Exercise requirements
When you reach the line containing "Green Head Numbers" in the entries below, start writing out each line exactly, and stop after the line containing "7 The Great".
━━━━━━━━━━━━━━━━━━━━
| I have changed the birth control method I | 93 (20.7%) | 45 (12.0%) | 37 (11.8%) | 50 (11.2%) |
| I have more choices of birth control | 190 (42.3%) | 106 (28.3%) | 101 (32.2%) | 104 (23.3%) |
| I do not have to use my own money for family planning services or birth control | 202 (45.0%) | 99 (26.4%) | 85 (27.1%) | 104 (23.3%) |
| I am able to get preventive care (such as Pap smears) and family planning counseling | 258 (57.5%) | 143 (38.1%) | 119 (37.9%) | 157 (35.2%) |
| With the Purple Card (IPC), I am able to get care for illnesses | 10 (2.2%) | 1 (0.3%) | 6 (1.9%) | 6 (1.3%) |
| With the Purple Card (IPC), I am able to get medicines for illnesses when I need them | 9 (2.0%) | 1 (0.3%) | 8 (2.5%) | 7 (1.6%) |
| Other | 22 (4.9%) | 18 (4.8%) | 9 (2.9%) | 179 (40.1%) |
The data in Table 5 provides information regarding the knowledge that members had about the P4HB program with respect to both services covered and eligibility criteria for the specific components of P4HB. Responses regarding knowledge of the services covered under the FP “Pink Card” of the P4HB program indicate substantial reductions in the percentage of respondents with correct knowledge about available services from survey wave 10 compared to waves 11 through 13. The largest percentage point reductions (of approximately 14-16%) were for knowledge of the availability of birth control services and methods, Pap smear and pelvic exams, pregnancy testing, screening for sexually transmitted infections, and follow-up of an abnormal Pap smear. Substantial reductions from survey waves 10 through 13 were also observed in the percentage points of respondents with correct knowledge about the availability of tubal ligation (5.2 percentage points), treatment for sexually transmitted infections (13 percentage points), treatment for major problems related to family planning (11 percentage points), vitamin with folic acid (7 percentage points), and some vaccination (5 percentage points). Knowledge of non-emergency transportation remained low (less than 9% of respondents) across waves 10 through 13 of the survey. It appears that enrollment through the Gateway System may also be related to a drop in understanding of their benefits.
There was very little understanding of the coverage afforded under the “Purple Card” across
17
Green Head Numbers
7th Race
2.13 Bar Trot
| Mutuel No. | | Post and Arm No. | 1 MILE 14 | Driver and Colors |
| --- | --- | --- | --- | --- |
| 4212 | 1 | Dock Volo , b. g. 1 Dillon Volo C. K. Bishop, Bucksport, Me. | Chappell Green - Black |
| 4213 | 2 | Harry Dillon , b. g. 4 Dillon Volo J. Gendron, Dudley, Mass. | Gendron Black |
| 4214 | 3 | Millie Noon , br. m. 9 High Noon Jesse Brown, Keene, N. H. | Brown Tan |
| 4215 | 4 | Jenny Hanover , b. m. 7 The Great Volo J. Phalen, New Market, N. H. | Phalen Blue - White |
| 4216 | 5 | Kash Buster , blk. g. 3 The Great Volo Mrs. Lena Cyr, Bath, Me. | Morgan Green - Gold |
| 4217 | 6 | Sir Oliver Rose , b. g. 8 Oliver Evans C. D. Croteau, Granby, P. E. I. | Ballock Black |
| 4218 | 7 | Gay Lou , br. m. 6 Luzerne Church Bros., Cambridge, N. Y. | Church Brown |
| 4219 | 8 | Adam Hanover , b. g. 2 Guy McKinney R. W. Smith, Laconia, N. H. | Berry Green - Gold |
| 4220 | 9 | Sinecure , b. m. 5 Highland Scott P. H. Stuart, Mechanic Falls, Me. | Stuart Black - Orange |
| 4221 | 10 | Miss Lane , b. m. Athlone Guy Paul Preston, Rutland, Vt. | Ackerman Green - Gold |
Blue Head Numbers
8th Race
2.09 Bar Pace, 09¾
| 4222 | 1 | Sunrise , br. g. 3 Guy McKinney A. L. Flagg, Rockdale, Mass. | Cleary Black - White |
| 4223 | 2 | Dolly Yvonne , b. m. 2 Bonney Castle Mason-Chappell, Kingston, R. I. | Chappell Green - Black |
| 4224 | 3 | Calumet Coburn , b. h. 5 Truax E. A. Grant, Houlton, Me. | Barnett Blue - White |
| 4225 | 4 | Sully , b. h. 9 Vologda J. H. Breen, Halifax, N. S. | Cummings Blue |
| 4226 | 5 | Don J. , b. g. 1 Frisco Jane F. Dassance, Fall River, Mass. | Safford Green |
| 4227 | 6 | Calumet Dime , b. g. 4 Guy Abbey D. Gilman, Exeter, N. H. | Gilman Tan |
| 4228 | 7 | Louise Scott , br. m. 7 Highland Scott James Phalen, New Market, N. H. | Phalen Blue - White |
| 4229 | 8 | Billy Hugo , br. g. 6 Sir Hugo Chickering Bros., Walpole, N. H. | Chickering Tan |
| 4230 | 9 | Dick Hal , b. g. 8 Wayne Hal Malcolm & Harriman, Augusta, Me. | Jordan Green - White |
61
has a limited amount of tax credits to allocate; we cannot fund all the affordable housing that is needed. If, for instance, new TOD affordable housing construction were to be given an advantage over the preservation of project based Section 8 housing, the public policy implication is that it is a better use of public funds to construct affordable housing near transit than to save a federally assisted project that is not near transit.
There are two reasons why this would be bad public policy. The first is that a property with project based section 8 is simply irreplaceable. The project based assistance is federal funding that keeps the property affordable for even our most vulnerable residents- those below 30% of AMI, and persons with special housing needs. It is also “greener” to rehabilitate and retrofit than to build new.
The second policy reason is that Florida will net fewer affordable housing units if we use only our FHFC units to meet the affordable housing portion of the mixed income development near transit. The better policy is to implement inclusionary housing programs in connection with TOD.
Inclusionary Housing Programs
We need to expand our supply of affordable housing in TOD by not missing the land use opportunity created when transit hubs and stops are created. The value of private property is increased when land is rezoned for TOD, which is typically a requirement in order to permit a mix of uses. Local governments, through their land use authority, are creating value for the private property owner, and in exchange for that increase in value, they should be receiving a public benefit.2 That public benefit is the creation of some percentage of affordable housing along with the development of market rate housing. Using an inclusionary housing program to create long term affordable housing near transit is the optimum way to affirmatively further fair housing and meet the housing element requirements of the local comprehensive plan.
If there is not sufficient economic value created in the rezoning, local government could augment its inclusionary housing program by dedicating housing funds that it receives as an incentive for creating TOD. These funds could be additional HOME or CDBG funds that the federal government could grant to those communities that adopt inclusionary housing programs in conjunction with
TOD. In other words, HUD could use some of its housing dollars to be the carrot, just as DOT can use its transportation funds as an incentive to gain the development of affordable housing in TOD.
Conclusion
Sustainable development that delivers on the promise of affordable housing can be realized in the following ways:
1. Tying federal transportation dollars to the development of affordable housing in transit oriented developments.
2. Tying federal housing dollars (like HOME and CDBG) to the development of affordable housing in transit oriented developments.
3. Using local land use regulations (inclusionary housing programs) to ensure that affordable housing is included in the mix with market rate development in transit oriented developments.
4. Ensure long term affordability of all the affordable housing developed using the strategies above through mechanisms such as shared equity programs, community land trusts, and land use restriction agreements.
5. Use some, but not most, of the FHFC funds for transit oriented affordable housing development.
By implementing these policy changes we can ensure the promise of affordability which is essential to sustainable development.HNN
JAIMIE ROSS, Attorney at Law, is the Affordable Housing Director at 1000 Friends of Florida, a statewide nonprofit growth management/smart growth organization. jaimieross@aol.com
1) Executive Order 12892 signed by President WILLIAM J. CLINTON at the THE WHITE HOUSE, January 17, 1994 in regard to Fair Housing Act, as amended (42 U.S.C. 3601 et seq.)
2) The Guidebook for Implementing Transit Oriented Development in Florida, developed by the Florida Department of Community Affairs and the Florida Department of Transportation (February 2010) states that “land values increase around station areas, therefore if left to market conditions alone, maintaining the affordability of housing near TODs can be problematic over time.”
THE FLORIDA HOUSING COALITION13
━━━━━━━━━━━━━━━━━━━━
Exercise result
Green Head Numbers
7th Race
2.13 Bar Trot
| Mutuel No. | | Post and Arm No. | 1 MILE 14 | Driver and Colors |
| --- | --- | --- | --- | --- |
| 4212 | 1 | Dock Volo , b. g. 1 Dillon Volo C. K. Bishop, Bucksport, Me. | Chappell Green - Black |
| 4213 | 2 | Harry Dillon , b. g. 4 Dillon Volo J. Gendron, Dudley, Mass. | Gendron Black |
| 4214 | 3 | Millie Noon , br. m. 9 High Noon Jesse Brown, Keene, N. H. | Brown Tan |
| 4215 | 4 | Jenny Hanover , b. m. 7 The Great Volo J. Phalen, New Market, N. H. | Phalen Blue - White |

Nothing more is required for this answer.